The first of five daily adzan breaks the silence of the early morning light. Not sleep disturbing, but accessorizing the urban beat of a waking city. This was my introduction to Kuala Lumpur. The former tin colony was a delightful shock to the system for someone like me who often obsessively researches the places I visit.
THIS IS A BIT FAMILIAR
To begin with, there was something very familiar about my entrance into the city. As a Pittsburgh, PA native, I’m used to landing at the airport and riding through the dull, sparsely populated suburbs before I reach the Fort Pitt tunnel. One is met with the quaint majesty exuded of the city at the other end. Kuala Lumpur produces that same effect on a larger scale.

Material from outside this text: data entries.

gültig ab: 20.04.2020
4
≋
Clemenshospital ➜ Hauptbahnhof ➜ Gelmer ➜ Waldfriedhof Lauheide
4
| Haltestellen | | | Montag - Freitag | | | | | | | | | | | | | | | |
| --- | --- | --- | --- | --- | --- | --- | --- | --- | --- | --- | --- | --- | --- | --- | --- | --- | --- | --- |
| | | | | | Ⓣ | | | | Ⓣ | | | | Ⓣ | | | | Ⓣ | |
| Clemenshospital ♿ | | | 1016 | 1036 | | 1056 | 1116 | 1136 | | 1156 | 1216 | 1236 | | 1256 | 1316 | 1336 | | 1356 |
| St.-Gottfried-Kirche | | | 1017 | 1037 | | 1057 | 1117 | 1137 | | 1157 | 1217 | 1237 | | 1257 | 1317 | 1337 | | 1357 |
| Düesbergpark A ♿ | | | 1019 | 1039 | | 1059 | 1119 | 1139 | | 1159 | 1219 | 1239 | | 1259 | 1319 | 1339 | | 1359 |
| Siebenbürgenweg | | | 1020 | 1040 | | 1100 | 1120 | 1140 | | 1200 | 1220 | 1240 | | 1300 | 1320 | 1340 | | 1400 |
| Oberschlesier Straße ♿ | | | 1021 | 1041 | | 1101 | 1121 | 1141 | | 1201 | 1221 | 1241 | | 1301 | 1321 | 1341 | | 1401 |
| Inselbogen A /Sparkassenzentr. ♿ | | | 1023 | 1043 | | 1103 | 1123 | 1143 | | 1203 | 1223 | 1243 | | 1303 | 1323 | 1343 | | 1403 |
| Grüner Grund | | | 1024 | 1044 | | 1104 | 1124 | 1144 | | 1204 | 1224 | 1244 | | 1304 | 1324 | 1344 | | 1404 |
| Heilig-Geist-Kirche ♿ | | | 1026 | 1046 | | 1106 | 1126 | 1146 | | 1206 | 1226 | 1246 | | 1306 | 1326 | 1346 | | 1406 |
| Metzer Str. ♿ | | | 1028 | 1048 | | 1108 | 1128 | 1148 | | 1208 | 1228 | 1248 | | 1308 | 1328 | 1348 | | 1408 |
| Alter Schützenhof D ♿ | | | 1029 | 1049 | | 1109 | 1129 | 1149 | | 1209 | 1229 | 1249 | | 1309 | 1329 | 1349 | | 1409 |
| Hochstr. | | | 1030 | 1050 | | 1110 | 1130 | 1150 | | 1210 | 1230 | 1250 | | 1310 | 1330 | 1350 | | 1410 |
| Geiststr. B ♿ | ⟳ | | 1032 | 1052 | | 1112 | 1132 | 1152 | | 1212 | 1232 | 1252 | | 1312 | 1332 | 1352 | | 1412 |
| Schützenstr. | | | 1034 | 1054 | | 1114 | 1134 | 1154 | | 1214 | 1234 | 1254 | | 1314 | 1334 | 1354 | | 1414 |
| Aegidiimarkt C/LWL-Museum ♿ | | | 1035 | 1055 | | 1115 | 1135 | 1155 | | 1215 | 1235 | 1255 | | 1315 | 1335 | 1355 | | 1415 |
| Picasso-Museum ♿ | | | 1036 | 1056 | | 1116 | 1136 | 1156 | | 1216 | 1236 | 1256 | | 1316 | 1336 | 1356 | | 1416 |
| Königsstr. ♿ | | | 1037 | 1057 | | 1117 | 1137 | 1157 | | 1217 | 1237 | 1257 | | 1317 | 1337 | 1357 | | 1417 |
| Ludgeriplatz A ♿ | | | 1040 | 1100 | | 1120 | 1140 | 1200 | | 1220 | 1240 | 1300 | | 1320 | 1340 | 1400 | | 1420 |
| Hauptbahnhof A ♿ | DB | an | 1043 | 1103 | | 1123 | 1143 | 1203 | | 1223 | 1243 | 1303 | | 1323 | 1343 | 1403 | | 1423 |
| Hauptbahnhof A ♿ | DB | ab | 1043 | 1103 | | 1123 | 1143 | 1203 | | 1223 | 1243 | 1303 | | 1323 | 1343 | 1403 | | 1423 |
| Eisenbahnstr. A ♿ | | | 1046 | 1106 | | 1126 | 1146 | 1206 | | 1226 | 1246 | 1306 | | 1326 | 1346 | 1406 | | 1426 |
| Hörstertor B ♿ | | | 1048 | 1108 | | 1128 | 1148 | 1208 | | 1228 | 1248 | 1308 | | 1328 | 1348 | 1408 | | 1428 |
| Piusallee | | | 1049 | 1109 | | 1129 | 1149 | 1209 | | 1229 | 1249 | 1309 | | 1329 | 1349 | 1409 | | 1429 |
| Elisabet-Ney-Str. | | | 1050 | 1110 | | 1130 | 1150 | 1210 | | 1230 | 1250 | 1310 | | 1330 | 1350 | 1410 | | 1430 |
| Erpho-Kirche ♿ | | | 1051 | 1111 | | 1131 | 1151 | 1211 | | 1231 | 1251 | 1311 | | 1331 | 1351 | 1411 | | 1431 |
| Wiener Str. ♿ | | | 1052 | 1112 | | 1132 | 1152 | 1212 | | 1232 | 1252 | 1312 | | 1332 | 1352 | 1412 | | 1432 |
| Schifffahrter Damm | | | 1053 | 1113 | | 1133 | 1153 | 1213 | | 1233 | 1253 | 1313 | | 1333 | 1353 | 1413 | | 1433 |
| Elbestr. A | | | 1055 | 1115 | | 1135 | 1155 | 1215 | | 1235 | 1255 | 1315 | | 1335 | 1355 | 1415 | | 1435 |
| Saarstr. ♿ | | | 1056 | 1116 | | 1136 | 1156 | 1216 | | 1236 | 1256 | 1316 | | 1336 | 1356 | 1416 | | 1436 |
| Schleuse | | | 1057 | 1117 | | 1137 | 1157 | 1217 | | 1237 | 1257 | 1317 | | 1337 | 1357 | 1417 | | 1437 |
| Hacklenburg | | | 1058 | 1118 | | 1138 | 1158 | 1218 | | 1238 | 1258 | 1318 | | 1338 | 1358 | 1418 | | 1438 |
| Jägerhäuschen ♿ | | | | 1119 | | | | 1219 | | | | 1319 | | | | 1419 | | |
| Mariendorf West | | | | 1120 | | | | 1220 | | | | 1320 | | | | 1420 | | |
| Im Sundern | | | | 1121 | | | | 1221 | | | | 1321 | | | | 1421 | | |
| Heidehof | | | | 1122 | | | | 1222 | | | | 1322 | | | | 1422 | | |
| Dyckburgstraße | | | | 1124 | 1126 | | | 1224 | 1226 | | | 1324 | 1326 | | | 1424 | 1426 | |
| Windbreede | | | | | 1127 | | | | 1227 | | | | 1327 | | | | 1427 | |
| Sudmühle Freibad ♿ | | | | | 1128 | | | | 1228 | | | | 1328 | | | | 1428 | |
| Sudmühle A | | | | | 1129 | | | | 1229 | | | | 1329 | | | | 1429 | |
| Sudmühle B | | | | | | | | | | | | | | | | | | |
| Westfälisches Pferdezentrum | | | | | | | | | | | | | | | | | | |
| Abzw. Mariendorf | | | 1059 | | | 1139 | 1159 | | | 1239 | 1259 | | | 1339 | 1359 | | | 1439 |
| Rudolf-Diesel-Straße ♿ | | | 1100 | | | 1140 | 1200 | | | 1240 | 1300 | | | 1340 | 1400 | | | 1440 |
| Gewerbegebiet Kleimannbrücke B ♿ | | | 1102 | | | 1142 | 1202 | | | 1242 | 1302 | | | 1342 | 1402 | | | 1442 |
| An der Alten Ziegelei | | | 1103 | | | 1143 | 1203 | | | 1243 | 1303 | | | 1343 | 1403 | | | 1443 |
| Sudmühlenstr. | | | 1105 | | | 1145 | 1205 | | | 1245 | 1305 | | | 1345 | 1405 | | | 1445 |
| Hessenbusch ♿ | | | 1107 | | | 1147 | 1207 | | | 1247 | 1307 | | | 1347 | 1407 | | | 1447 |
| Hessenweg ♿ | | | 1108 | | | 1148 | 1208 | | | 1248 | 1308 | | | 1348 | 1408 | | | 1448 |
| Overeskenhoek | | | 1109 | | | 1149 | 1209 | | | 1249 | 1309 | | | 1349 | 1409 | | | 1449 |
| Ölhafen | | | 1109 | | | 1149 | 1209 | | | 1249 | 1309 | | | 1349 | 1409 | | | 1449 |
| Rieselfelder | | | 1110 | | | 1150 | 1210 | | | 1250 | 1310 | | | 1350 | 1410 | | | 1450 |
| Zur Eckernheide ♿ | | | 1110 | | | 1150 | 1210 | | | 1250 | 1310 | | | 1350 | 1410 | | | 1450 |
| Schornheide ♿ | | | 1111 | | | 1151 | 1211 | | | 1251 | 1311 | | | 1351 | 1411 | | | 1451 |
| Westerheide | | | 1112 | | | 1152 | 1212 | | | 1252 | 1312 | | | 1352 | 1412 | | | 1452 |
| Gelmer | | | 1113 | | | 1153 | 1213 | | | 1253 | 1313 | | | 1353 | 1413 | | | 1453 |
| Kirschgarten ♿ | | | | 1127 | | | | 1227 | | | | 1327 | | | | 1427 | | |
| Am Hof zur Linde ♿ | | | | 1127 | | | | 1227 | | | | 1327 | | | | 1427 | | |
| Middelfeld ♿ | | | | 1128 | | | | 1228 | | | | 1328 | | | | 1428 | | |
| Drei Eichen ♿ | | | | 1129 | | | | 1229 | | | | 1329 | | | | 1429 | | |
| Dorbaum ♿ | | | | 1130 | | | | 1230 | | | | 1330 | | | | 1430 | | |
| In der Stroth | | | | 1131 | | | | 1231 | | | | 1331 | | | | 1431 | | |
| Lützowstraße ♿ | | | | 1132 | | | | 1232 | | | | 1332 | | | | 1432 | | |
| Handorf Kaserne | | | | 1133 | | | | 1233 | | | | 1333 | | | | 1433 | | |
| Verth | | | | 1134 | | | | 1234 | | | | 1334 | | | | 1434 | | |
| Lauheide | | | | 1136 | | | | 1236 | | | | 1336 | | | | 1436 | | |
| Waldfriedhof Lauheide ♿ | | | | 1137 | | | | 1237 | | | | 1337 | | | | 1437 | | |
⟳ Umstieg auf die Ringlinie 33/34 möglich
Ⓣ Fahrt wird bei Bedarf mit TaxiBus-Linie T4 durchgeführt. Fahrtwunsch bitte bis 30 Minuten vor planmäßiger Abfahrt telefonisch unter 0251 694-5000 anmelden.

Be aware that the ride from the airport to Kuala Lumpur proper is about 45 minutes without traffic, which felt like forever given the fact that we disembarked from a 7 hour flight from Japan and a 14 hour flight from New York before that, so the car ride felt even longer. However, when you emerge from that final tunnel into the city center, you realize the ride is worth the trouble. I was not prepared for the stunning views and the cosmopolitan feel of the city. I’d done some cursory research, but I was still very impressed. I’m a city kid; bright lights and an urban vibe make me feel at home.
I’M KINDA HUNGRY
After we arrived at our place of residence for the next few days; wired and hungry after eating nothing but airplane food for 20 + hours, we decided to explore a bit of downtown KL. We discovered that everything near us was closed, so we asked a few locals to let us know where we could go to get something to eat. They suggested that we go to a lively area of Bukit Bintang section of the city where we stumbled upon the Layalina Restaurant, a Mediterranean restaurant that also had hookah, of which we partook.

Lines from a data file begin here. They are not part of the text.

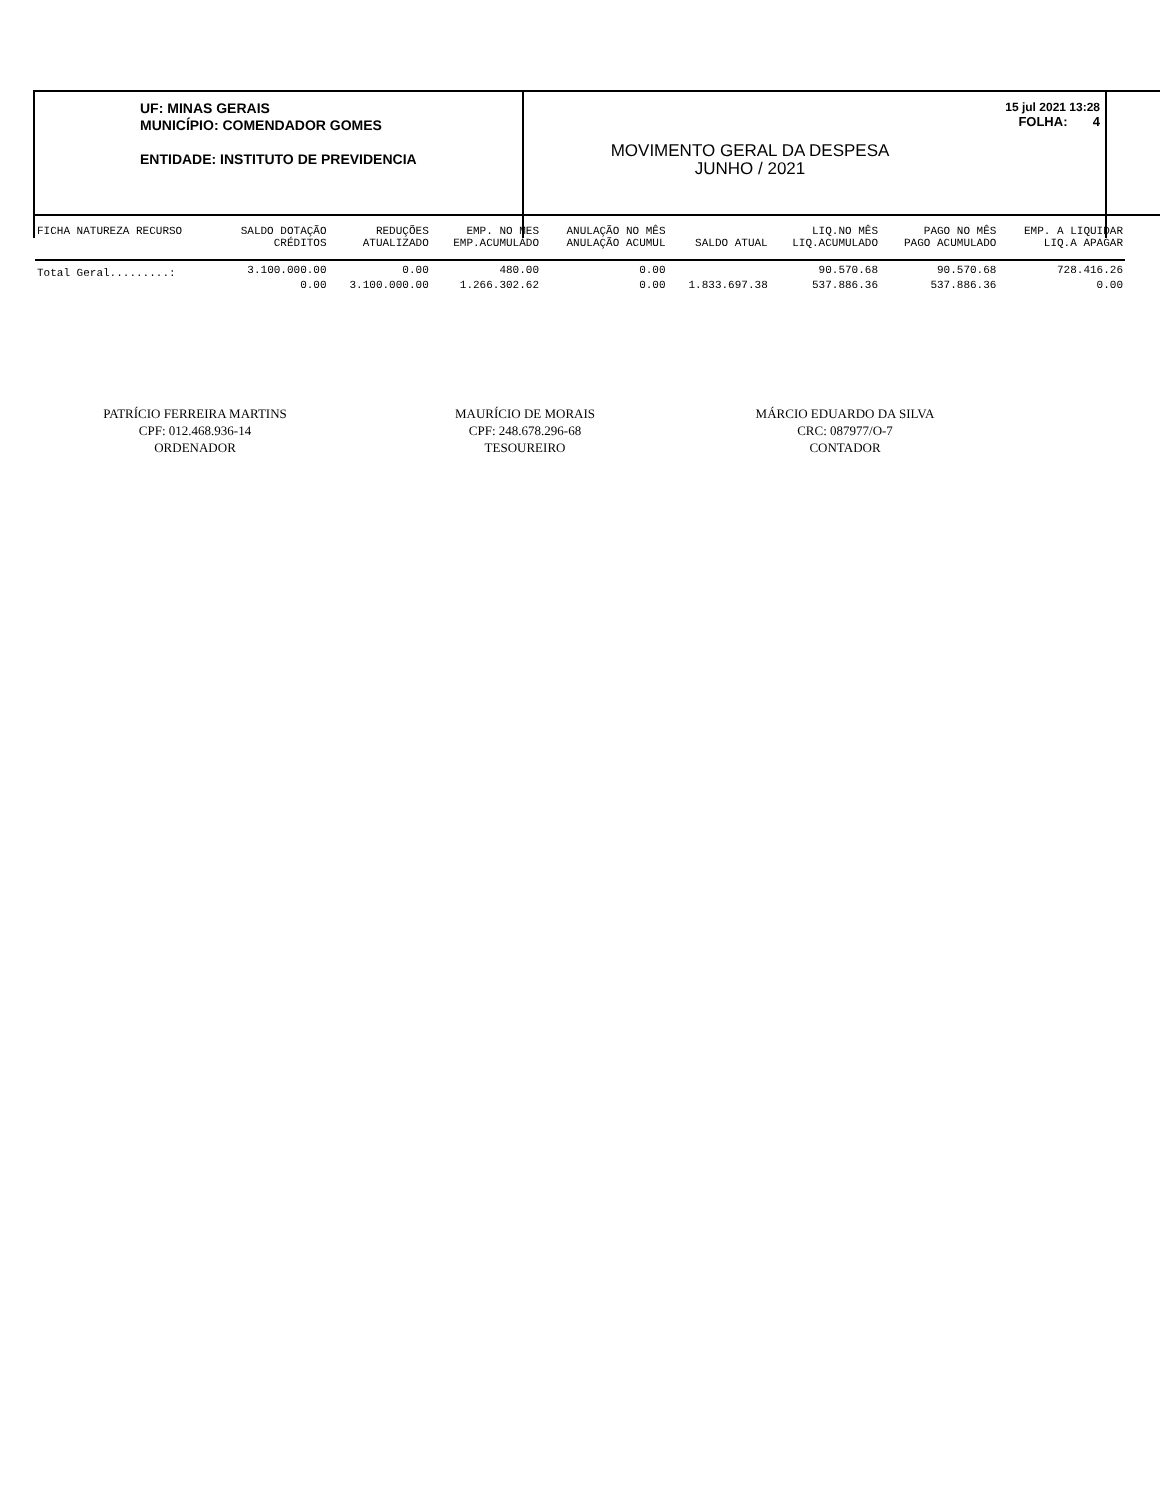UF: MINAS GERAIS
MUNICÍPIO: COMENDADOR GOMES
ENTIDADE: INSTITUTO DE PREVIDENCIA
15 jul 2021 13:28
FOLHA: 4
MOVIMENTO GERAL DA DESPESA
JUNHO / 2021
| FICHA NATUREZA RECURSO | SALDO DOTAÇÃO | REDUÇÕES | EMP. NO MES | ANULAÇÃO NO MÊS | | LIQ.NO MÊS | PAGO NO MÊS | EMP. A LIQUIDAR |
| --- | --- | --- | --- | --- | --- | --- | --- | --- |
| | CRÉDITOS | ATUALIZADO | EMP.ACUMULADO | ANULAÇÃO ACUMUL | SALDO ATUAL | LIQ.ACUMULADO | PAGO ACUMULADO | LIQ.A APAGAR |
| Total Geral.........: | 3.100.000.00 | 0.00 | 480.00 | 0.00 | | 90.570.68 | 90.570.68 | 728.416.26 |
| | 0.00 | 3.100.000.00 | 1.266.302.62 | 0.00 | 1.833.697.38 | 537.886.36 | 537.886.36 | 0.00 |
PATRÍCIO FERREIRA MARTINS
CPF: 012.468.936-14
ORDENADOR
MAURÍCIO DE MORAIS
CPF: 248.678.296-68
TESOUREIRO
MÁRCIO EDUARDO DA SILVA
CRC: 087977/O-7
CONTADOR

We had chicken and lamb schwarma platters, which were delicious. So delicious we went back to Layalina the following evening (mainly for the hookah though).
WHERE WE DINED
Nirwana Maju Restaurant
Hong Kong Hotpot
Marini’s on 57
Kuala Lumpur is a bustling metropolis full of character and ethnic diversity. I was struck at the spectrum of its denizens. It also happens to be the economic center of Malaysia, which was apparent by the number of corporate entities and luxury accommodations. You can hear Muslim prayers five times a day, but there are a mix of religions, and the various populations that share the city seem to live harmoniously…mostly.
The currency exchange rate is also favorable. The dollar to Malaysian Ringgit conversion was about $1 to approx $4.

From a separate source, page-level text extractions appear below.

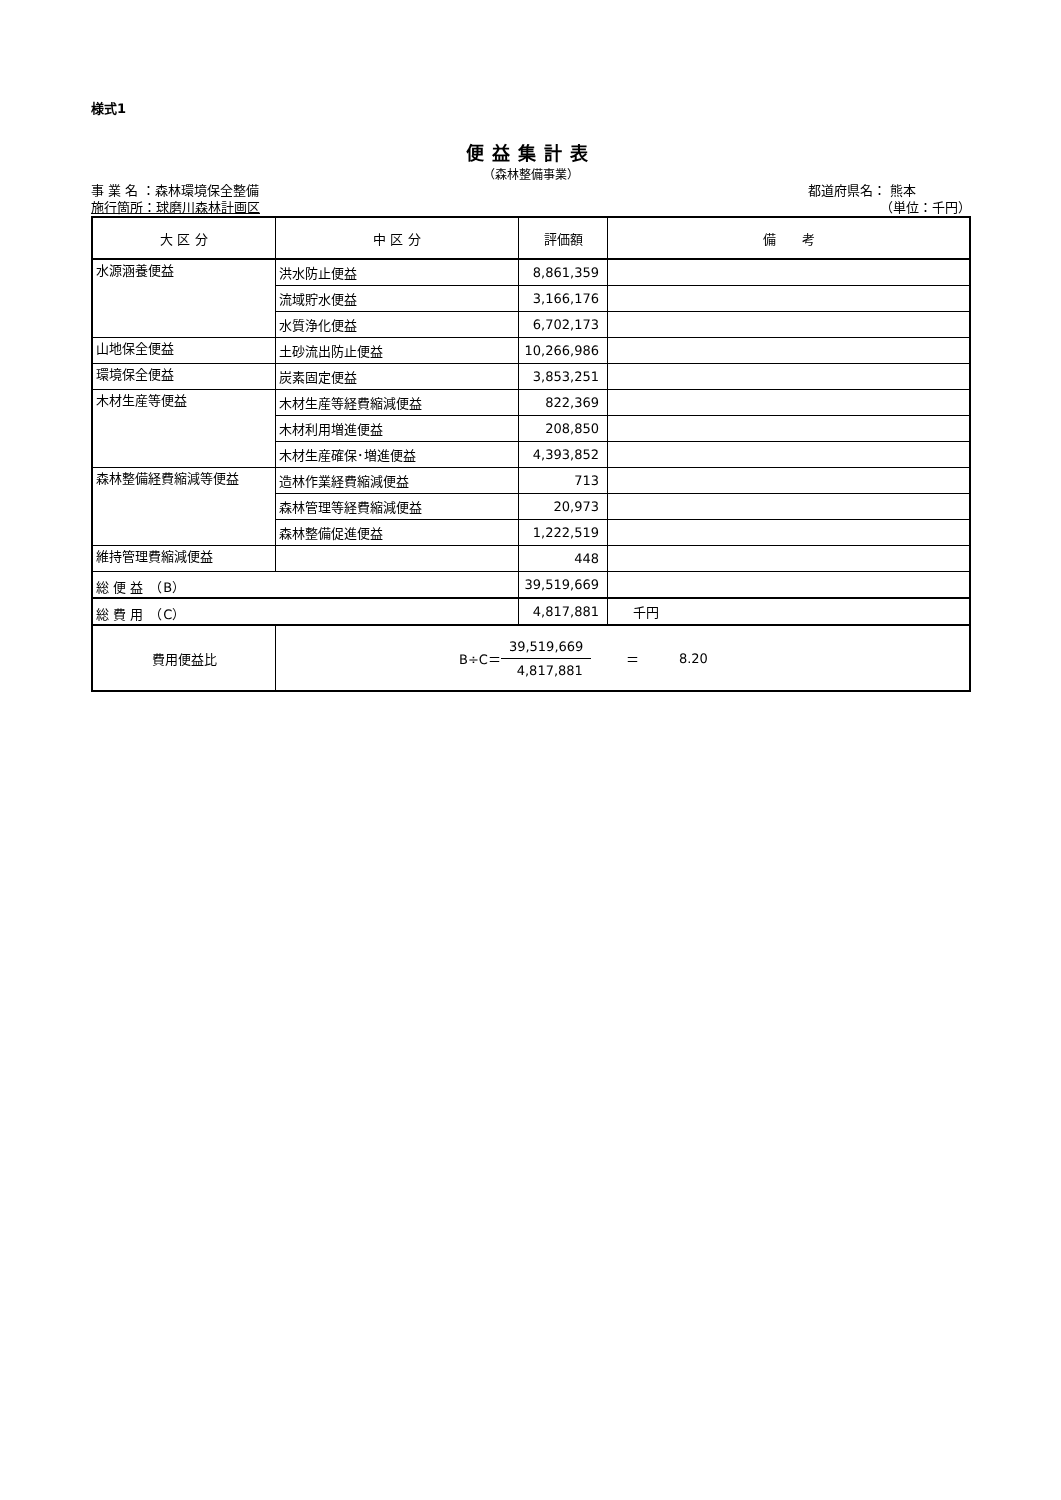様式1
便益集計表
（森林整備事業）
事 業 名 ：森林環境保全整備 都道府県名： 熊本
施行箇所：球磨川森林計画区 （単位：千円）
| 大 区 分 | 中 区 分 | 評価額 | 備 考 |
| --- | --- | --- | --- |
| 水源涵養便益 | 洪水防止便益 | 8,861,359 | |
| | 流域貯水便益 | 3,166,176 | |
| | 水質浄化便益 | 6,702,173 | |
| 山地保全便益 | 土砂流出防止便益 | 10,266,986 | |
| 環境保全便益 | 炭素固定便益 | 3,853,251 | |
| 木材生産等便益 | 木材生産等経費縮減便益 | 822,369 | |
| | 木材利用増進便益 | 208,850 | |
| | 木材生産確保･増進便益 | 4,393,852 | |
| 森林整備経費縮減等便益 | 造林作業経費縮減便益 | 713 | |
| | 森林管理等経費縮減便益 | 20,973 | |
| | 森林整備促進便益 | 1,222,519 | |
| 維持管理費縮減便益 | | 448 | |
| 総 便 益 （B） | | 39,519,669 | |
| 総 費 用 （C） | | 4,817,881 | 千円 |
| 費用便益比 | B÷C＝ 39,519,669 4,817,881 ＝ 8.20 | | |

The Petronas Towers are the landmarks that are most synonymous with Kuala Lumpur. The skyline is is defined by them, and people visit the city just to take pictures in front of them. It’s actually a challenge to take a picture of the full towers without moving a good distance, and of course there are a variety of people waiting at the optimum location to provide picture taking services for a price. In this case, it was worth it to get the shot.
These limestone caverns on the outskirts of Kuala Lumpur have both a practical and spiritual history. According to the all-mighty Wikipedia, the caves have had several uses over the centuries including for collecting bat guano for fertilizing crops by Chinese settlers. It has since served as both a major tourist spot and a religious site housing several Hindu shrines.
The massive Murugan statue at the foot of the caves welcomes you to the tourist-friendly landmark. There are a variety of souvenir shops, cafes and eateries near the entrance, which gives you a sense of how important of a revenue-generating area the caves are.
During my time there, a massive renovation/repair effort was happening, so there was scaffolding everywhere. It made it difficult to get some photos, but I did my best to get a few good shots.
The humidity was a main character that day as it was already hot and raining, but the caves seemed to up the intensity quite a bit.
If you have a chance to check out Kuala Lumpur you should. It’s easy to overlook the city with Thailand and Singapore so close and other cities like Jakarta, Manila, and Ho Chi Minh City also in the region. It’s a place that you might not hear about a lot, but it’s a city you should definitely put on your radar.